C. jeuni is a commensal bacterium in poultry and is a leading cause of food borne illness in the developed world. C. jejuni requires low oxygen concentrations for growth as is found in the site of infection, the human gut. The iron uptake systems in C. jejuni differ from those found in E. coli and some have been shown to be required for colonization in a chick model. We have determined crystals structures and demonstrated iron binding by three of these iron uptake proteins found in the periplasm. C. jejuni growth studies of inactivation mutants are being used to show the role of each protein in iron uptake under iron limited conditions. We aim to understand how these proteins work together to obtain the iron necessary to support bacterial colonization of intestinal epithelium.

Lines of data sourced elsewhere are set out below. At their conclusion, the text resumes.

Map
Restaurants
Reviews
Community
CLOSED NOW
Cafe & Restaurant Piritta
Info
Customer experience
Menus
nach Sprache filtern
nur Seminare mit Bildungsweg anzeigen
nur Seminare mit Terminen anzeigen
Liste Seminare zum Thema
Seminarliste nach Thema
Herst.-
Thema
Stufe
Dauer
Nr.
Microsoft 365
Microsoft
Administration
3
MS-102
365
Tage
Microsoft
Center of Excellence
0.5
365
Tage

The crystal structure of haem-bound ChaN from Campylobacter jejuni. (a) Monomeric and (b) dimeric holo-ChaN enclosing two cofacial heme molecules. (c) 2Fo−Fc electron density of the ChaN Tyr148–heme interaction, contoured at 0.8σ.

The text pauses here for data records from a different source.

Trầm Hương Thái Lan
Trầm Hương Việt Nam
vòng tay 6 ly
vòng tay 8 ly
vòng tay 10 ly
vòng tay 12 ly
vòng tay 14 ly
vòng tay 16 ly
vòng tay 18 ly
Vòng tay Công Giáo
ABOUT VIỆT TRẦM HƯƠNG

(c) Iron storage by ferritin in the diatom Pseudonitchia multiseries

Inside a typical cell, surplus iron is stored by ferritin, a protein that oxidizes Fe(II) to form a Fe(III) mineral inside a nanocage constructed from 24 subunits. The presence of ferritin is associated with the dominance of pennate diatoms such as Pseudonichia multiseries, over centric diatoms that lack ferritin in iron fertilized oceanic blooms. We have determined the crystal structure of P. multiseries ferritin (PmFTN) and have shown that this ferritin is phylogenetically distinct from those found in all other branches of life. Interest in this phenomena stems from the fact that diatoms are unicellular photosynthetic organisms that play a major role in global primary production and carbon sequestration into the deep ocean. Indeed as detailed below the ferroxidase and mineralization sites of PmFTN are unique implying a novel mechanism of iron storage.

Tertiary crystal strucure and ferroxidase site of Pseudo-nitzschia multiseries ferritin. a, b, Crystal structure of the recombinant P. multiseries ferritin: a, multimer (24mer); b, monomer. Iron atom (pink) positions are according to the crystal structure. c, Ferroxidase site A is occupied by a water molecule (grey sphere). One iron atom (pink sphere) occupies site B at full occupancy. A difference anomalous dispersion map around the iron atoms is contoured at 3σ.